The starting point is to offer birth care in the pregnant woman’s area if possible, and to provide it in a clinical setting as quickly as possible if the case in question so requires. Birth care providers are obstetricians or obstetrically active primary care physicians, secondary and tertiary care obstetricians and gynecologists, the regional ambulance facility (only in the case of acute obstetrics), and maternity care.

Care and support for vulnerable groups of people

The growing number of vulnerable elderly people with a complex, often cross-domain demand for care and the increasing health differences between socio-economic groups require far-reaching cooperation between care and welfare organizations and municipalities.

An adapted form of the neighborhood clinic in Amsterdam would be an interesting initiative for Lelystad. This clinic’s target group consists of patients with a combination of geriatric problems and, for example, pneumonia, COPD, heart failure, a bladder infection, or neurological symptoms. The results are positive – patients experience less loss of function, and the number of readmissions and emergency room visits is reduced, among other things. Several parties have now entered into discussions, and the first plans for such an initiative in Lelystad are being developed.

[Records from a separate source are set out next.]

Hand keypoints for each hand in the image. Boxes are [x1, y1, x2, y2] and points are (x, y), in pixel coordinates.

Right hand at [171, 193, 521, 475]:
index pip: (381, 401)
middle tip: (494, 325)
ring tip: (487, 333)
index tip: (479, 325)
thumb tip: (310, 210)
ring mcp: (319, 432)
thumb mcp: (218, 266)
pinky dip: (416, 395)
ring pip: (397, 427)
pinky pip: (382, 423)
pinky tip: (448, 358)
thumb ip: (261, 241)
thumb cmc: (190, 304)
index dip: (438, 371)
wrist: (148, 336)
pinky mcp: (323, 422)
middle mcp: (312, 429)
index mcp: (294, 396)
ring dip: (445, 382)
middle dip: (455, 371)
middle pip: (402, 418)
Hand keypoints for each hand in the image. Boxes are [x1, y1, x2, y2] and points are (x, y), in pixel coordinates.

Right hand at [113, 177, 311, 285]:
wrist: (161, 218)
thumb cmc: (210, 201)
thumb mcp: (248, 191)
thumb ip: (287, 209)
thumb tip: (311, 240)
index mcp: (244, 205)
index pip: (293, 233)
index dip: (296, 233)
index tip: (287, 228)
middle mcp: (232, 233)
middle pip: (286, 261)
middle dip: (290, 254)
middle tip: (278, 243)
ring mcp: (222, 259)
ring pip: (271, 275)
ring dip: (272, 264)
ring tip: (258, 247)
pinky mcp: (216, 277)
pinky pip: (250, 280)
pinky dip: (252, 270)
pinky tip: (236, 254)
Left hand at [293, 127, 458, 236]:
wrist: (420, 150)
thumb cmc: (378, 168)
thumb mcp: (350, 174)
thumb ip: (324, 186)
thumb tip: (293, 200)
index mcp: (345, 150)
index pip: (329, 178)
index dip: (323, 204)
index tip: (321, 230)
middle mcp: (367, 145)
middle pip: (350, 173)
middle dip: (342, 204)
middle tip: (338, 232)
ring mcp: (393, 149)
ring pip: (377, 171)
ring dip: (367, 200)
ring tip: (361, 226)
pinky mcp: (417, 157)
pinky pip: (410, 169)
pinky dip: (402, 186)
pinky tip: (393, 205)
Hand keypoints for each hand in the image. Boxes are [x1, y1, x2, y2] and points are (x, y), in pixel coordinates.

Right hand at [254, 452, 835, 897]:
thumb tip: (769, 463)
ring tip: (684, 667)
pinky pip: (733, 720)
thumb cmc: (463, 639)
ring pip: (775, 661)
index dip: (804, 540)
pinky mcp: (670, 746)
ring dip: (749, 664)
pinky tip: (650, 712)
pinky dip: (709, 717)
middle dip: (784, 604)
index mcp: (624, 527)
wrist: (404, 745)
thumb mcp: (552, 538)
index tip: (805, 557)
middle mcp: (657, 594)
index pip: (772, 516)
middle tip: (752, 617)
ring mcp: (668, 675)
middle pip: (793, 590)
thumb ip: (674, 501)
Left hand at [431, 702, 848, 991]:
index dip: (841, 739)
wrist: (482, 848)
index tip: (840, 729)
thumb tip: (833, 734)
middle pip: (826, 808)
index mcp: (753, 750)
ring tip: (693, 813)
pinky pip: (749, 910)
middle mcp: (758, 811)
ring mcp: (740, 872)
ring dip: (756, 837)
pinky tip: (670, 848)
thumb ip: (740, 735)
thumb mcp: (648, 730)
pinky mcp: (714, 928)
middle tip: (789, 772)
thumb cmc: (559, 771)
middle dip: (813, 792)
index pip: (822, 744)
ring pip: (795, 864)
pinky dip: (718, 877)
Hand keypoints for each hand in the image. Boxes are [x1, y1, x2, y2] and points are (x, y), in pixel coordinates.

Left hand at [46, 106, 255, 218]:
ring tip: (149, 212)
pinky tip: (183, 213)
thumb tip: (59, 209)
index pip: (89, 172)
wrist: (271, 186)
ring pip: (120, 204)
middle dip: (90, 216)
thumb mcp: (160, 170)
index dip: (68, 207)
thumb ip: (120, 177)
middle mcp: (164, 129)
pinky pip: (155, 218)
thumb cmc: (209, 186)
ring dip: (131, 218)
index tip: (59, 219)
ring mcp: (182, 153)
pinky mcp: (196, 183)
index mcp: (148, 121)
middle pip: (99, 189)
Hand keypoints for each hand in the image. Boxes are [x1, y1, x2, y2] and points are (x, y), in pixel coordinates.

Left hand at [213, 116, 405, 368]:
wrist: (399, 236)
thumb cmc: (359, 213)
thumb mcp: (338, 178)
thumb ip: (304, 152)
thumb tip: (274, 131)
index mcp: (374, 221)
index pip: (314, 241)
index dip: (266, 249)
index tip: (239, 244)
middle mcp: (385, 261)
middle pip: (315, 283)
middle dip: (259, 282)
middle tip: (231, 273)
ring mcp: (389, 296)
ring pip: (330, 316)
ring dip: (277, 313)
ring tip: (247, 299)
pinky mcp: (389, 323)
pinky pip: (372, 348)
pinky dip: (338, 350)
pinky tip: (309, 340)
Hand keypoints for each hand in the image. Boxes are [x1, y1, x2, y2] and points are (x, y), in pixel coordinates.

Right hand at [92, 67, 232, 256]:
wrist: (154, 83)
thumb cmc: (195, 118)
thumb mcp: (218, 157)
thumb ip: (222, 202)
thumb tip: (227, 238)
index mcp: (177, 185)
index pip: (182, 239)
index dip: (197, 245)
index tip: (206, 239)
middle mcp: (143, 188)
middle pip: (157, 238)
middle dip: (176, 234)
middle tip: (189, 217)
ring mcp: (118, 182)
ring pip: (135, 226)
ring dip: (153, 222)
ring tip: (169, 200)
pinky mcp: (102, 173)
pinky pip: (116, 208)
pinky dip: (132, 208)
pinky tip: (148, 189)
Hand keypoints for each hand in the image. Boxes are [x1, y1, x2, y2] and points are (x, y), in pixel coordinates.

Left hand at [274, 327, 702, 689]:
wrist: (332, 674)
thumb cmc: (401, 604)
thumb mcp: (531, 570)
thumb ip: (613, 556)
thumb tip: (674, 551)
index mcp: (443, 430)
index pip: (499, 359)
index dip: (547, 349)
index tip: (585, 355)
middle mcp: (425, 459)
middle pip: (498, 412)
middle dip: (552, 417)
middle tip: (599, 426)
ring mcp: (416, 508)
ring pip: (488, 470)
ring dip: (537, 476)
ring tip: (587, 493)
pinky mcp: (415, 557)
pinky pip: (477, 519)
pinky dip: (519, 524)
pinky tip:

There is also a demand for primary care plus in the Noordoostpolder. Chain partners have signed a letter of intent for the new health plaza to be built in Emmeloord. This care concept will offer room for day treatments, convalescence, and observation beds, among other things. The various parties’ involvement enables far-reaching cooperation.

Furthermore, the number of residents with a chronic condition, which is already relatively high in Lelystad, is expected to increase sharply. One of the numerous action points that should be implemented according to the explorer of the future is the deployment of e-health initiatives. However, it is essential to pay attention to the limited digital and health literacy among part of the population. Finally, it is important for health insurers to support these initiatives – that is, if they don’t already.

Vision for the future of healthcare in Flevoland

In January, after the sudden bankruptcy of the IJsselmeer hospitals last fall, minister Bruno Bruins appointed Leerink. The disappearance of the emergency room and obstetric care caused much unrest in Flevoland. As an explorer of the future, it was Leerink’s job to make a thorough inventory of the healthcare market in Flevoland and to subsequently outline both short-term and long-term needs.